§ **ASSIGNED TASK**
Write a continuation of the passage on noticing everyday moments of love and psychological well-being, starting right after its final sentence.

§ **PROVIDED PASSAGE**
───
While I regularly do work hard to connect with others, to be genuine and kind, to be open to moments of love and humanity, I often fall short because I am human. Seeing Dr. Kim speak and hearing her message, inspired me to continue working to see another less as “the other” and more as “me”.
I had a great time last week speaking to the Neuroscience Graduate students at the University of Pennsylvania! I did a workshop on Imposter Syndrome and spoke about the 5 Competence Types and 8 ways to combat imposter syndrome. Imposter Syndrome affects 70% of us at least at some point in our lives, so we can all relate!
We humans have a pre-programmed tendency to focus on the negatives and to scan our environment for problems. These skills helped us survive in the more dangerous past, but in the present, they can contribute to higher levels of anxious and depressive symptoms.
While this may be our fallback approach to life, it can be reprogrammed. Working to attend to the positives in our life, and especially to micro-moments of feeling love, can really help us have a more positive sense of self.
As we go through life, we have numerous opportunities each day to connect and feel loved. Love in the general sense, not necessarily romantic love, can be enormously helpful for our sense of well-being. When we share a moment with a neighbor. When a friend expresses her concern for us. When we laugh at something on the subway and catch a fellow passenger’s eye also laughing with us. When we think of how we love our partner. All these moments help us feel more positive and connected in the world and in our life.
A recent study shows one reason why this can be so helpful for our well-being (Oravecz et al., Personality and Individual Differences, 2020). In this study, 200+ people were surveyed (at 6 random times a day) to get a sense of when and how they felt love and how this impacted their psychological wellness. The researchers found that people who experienced higher awareness of moments of love and connection in everyday life had significantly higher levels of psychological well-being. These individuals also felt more of a sense of purpose and were more optimistic.
───
§ **INFORMATION SHOWN**

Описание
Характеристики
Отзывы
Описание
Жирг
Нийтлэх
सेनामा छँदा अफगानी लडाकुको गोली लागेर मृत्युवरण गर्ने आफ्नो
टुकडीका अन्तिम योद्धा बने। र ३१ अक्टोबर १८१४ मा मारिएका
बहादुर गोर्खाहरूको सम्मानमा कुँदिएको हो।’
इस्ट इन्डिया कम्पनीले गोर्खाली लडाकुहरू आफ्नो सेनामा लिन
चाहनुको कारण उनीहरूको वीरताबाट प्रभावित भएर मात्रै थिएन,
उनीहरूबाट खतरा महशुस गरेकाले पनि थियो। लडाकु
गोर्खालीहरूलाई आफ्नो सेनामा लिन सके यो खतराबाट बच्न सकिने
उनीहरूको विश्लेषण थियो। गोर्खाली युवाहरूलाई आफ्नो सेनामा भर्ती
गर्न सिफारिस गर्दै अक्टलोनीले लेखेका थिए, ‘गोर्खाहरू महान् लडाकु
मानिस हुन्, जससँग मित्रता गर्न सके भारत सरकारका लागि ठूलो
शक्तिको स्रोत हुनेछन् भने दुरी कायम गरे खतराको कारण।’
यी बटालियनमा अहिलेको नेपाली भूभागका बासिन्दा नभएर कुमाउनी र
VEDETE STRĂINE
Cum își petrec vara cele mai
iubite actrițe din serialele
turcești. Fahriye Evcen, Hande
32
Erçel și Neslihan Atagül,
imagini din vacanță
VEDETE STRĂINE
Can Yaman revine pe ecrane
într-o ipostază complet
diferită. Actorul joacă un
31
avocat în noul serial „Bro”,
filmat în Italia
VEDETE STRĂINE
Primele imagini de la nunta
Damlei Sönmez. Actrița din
───
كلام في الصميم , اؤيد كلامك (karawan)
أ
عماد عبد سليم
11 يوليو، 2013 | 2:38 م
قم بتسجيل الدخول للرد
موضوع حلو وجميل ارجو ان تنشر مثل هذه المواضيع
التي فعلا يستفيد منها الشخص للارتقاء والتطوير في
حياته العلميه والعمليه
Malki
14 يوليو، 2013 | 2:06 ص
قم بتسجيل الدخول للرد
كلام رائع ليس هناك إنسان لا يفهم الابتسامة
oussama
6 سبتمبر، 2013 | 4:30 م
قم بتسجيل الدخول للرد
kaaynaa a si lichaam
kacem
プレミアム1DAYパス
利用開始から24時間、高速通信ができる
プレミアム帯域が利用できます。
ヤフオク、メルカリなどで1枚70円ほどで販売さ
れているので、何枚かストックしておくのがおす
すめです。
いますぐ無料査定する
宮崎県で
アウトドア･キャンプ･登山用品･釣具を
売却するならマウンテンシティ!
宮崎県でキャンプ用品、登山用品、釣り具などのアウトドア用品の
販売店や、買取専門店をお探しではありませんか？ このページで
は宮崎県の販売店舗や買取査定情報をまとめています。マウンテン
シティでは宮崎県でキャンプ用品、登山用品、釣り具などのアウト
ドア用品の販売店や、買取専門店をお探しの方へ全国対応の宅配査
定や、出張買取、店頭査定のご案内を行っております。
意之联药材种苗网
───
§ **EXPECTED OUTPUT**
Additionally, these researchers found that as the subjects paid more attention to moments of love in their lives, they increased their awareness of love in their daily lives. Paying attention to something positive snowballs in a wonderful way. As we pay more attention to this thing, we notice it more and experience it more. Which leads to us paying attention to it more….
So, feel the love in your life. Look for those small moments when you connect with someone, when you share a moment, when you feel loved by or cared for about someone. Let these feelings into your heart and really let yourself experience them. As you feel the love more, you will have a greater sense of well-being and be more open to these special moments that happen regularly in our lives.
-Track moments when you feel loved throughout the day. Either keep a small notebook with you to jot these times down, or track it on your phone.
-Keep a Love Journal. Each night, right before you go to sleep, write in a small notebook you keep next to your bed. Record at least three moments from the day when you felt loved. Take at least 20 seconds to feel this love and let it really sink in. This is a lovely way to end the day, and it has you attend to these incidents during the day.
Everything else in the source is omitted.